Day of DH – Under the Wire

Although I’ve posted a bit here before today, and had this marked down on my calendar, I have an embarrassing confession: I kind of forgot it was the Day of DH. Now this isn’t a reflection on what folks are posting, which is really fascinating stuff. When I checked in with twitter around 6 pm this evening, I got a great sample of what people across the country and beyond were up to. I even got some updates from my labmates, because I wasn’t in the ETCL today.

Which brings me to my point, if I have one, when I’m thinking about today. I’ve mentioned before in this space, I’m trying very hard to balance the in-depth study of DH methods, projects, and practices with complementary period-specific knowledge. For me, that manifests in a wide ranging interest in various issues related to the digital turn in the humanities including speculative computational and deformative practices, the scholarly edition in virtual social media spaces, scholarly communication and the nature of academic publishing, and graduate education and digital practices.

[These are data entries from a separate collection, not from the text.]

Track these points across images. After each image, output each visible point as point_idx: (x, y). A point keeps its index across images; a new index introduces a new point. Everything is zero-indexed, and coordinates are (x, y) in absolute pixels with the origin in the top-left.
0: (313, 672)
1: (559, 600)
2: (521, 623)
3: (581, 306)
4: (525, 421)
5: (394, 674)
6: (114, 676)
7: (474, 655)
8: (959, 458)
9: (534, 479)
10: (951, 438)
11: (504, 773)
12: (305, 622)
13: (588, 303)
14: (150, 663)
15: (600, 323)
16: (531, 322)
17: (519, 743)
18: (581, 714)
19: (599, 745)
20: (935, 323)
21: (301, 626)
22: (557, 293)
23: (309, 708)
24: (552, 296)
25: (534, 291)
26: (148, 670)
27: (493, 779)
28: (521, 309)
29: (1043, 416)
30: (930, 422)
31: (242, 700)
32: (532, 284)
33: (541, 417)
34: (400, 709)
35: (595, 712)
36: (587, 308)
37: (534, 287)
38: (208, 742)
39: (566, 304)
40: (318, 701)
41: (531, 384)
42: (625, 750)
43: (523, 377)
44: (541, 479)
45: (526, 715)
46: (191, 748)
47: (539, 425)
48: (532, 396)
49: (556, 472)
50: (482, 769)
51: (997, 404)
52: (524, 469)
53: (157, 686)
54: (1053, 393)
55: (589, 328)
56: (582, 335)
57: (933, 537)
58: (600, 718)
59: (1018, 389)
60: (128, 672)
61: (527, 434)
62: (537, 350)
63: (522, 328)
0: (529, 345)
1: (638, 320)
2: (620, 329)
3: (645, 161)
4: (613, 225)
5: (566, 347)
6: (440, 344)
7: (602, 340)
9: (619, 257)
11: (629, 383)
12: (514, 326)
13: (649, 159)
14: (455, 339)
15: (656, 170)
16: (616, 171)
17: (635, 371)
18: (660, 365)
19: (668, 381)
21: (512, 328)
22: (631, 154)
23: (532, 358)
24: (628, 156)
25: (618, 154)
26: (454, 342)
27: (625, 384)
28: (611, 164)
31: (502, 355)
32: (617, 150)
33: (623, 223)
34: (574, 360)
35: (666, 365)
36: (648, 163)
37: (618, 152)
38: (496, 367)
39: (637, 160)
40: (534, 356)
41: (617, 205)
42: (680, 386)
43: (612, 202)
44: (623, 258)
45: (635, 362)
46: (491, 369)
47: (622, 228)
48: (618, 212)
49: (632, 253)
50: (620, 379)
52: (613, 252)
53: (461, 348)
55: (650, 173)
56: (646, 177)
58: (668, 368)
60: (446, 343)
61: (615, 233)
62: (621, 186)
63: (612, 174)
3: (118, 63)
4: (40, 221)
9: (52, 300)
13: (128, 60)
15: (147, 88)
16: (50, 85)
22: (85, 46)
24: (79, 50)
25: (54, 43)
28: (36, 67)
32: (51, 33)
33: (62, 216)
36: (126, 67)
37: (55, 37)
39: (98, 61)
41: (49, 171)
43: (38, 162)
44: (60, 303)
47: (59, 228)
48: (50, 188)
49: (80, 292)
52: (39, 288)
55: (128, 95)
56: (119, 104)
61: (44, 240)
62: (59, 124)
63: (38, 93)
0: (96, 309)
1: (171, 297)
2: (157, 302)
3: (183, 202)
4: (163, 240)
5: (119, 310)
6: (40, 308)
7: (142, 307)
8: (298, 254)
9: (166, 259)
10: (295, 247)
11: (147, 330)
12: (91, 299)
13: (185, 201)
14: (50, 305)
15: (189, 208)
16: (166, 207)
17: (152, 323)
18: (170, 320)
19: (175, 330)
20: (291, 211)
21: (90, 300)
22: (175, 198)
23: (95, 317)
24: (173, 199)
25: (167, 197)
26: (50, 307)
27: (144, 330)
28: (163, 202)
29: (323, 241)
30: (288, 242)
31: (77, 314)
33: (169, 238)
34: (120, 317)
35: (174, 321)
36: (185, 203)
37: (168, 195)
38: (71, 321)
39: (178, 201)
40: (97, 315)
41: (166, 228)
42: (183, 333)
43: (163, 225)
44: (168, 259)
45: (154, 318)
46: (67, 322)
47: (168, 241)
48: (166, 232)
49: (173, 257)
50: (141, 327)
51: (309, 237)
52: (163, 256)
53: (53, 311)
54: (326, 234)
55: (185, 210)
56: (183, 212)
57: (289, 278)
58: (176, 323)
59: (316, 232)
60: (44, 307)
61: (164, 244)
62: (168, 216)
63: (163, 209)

At the same time, I’m studying for a second comprehensive exam focused on medieval and early modern drama, bibliographic & textual studies, stagecraft & theatre history, and digital projects focused on the early modern period. Practically, this means that some days are more balanced than others.

Thus, without further ado, I present my major accomplishments for the day:

  1. Reading the anonymous play Arden of Faversham, a late-16th century retelling of the historical murder of Thomas Arden of Faversham. His wife Alice, along with her lover, the lower-class tailor Mosby, some servants, and a few hired murderers, try to kill Arden throughout the play, eventually succeeding as Arden sits playing dice in his own house. 
  2. Reading Thomas Dekker’s The Shoemaker’s Holiday. This one is a bit more lighthearted, featuring the fictional shoemaker Simon Eyre, who advances from guildsman to sheriff to alderman to Lord Mayor in the space of 30 pages. Along the way, he helps the nobleman Rowland Lacy marry the lower-class Rose over the objections of both their parents. It’s ok though, because the King pops up at the end and basically tells everyone to chill out and that marriage is a bond that should never be broken. Ever. Better to die.

In other words, my day was spent doing the most traditional of humanist activities: reading. I take my exam in May; I’m in the crunch time here.

It does bring up an interesting point though, one that has been raised before: how do “we” handle DH when doing DH often involves doing DH AND doing what everyone else considers normal academic work in the humanities? I’m feeling quite stretched at the moment, having just returned from the Renaissance Society of America convention in San Diego. I have another conference at the end of the month, and the aforementioned exam in May. So was I “doing DH” today when I was reading two 16th century plays? Granted, I used my iPad to take notes and was on and off wireless to check dates and historical background. I tweaked some web content at the site for Early Theatre, a journal published using BePress for which I’m an editorial assistant. But really, I read and took notes. Sometimes its hard to remember in those moments that I think of myself primarily as a digital humanist; alternatively, sometimes when I’ve been grantwriting or wrangling XML for 8 hours I find it hard to remember that I got into this because I enjoy literature and got intellectual sidetracked years ago by weird Tudor plays no one else reads (well, except for my mentor Erin Kelly and a few others, that is).

So my Day of DH seemed, even to me, like anything but. I know, however, that all of these various pieces fit together somehow in my head, and the early modern literature is important to our digital age in manifold and subtle ways. Even when I feel like I’m studying one and not the other, I come back to that, and to those connections–no matter how hard they seem sometimes to parse.